The task: Please pull out each line in the entries below that contains the string "Rezension". Treat uppercase and lowercase as different.

===== Given data

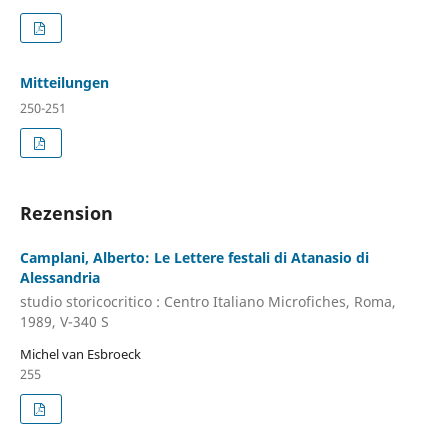
Mitteilungen
250-251
Rezension
Camplani, Alberto: Le Lettere festali di Atanasio di
Alessandria
studio storicocritico : Centro Italiano Microfiches, Roma,
1989, V-340 S
Michel van Esbroeck
255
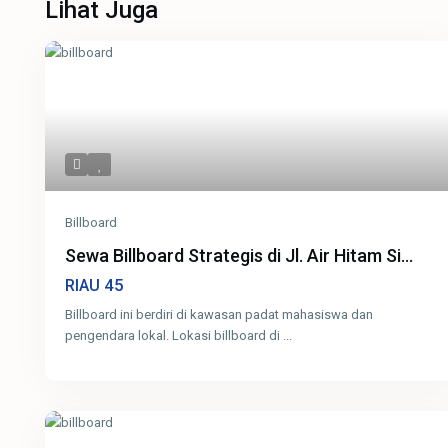
Lihat Juga
Billboard
Sewa Billboard Strategis di Jl. Air Hitam Si...
45
RIAU
Billboard ini berdiri di kawasan padat mahasiswa dan
pengendara lokal. Lokasi billboard di
...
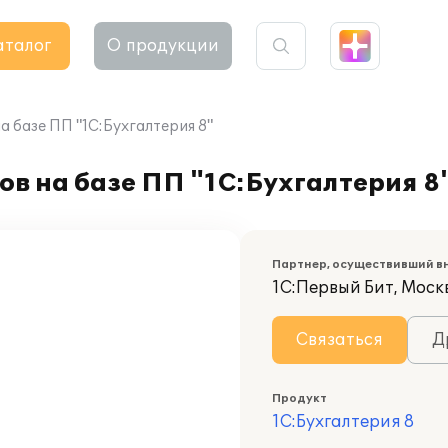
аталог
О продукции
 базе ПП "1С:Бухгалтерия 8"
в на базе ПП "1С:Бухгалтерия 8
Партнер, осуществивший в
1С:Первый Бит, Моск
Связаться
Д
Продукт
1С:Бухгалтерия 8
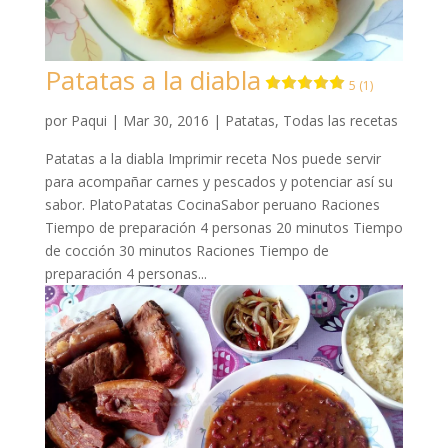
Patatas a la diabla
5 (1)
por
Paqui
|
Mar 30, 2016
|
Patatas
,
Todas las recetas
Patatas a la diabla Imprimir receta Nos puede servir
para acompañar carnes y pescados y potenciar así su
sabor. PlatoPatatas CocinaSabor peruano Raciones
Tiempo de preparación 4 personas 20 minutos Tiempo
de cocción 30 minutos Raciones Tiempo de
preparación 4 personas...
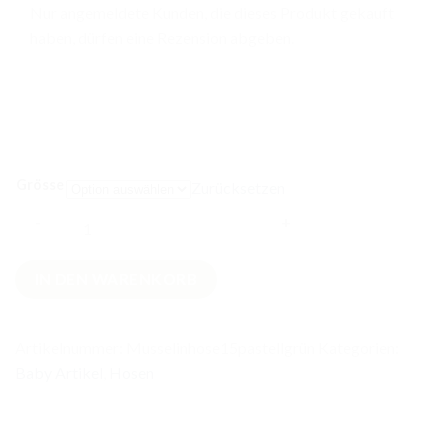
Nur angemeldete Kunden, die dieses Produkt gekauft
haben, dürfen eine Rezension abgeben.
Grösse
Zurücksetzen
Musselin
IN DEN WARENKORB
Pumphose
Salbeigrün
Menge
Artikelnummer:
Musselinhose15pastellgrün
Kategorien:
Baby Artikel
,
Hosen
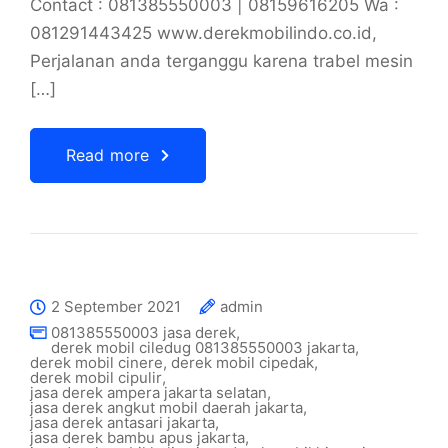
Contact : 081385550003 | 08159616205 Wa :
081291443425 www.derekmobilindo.co.id,
Perjalanan anda terganggu karena trabel mesin
[…]
Read more
2 September 2021
admin
081385550003 jasa derek
,
derek mobil ciledug 081385550003 jakarta
,
derek mobil cinere
,
derek mobil cipedak
,
derek mobil cipulir
,
jasa derek ampera jakarta selatan
,
jasa derek angkut mobil daerah jakarta
,
jasa derek antasari jakarta
,
jasa derek bambu apus jakarta
,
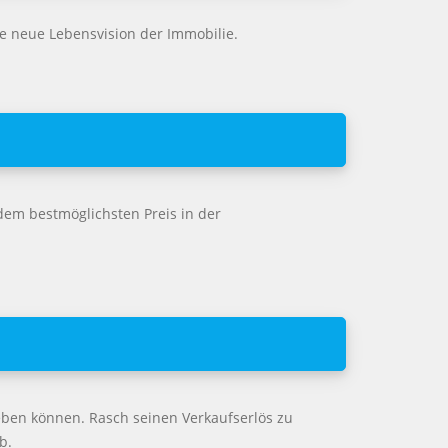
e neue Lebensvision der Immobilie.
dem bestmöglichsten Preis in der
eben können. Rasch seinen Verkaufserlös zu
b.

==========

Task solution:
Rezension
haben, dürfen eine Rezension abgeben.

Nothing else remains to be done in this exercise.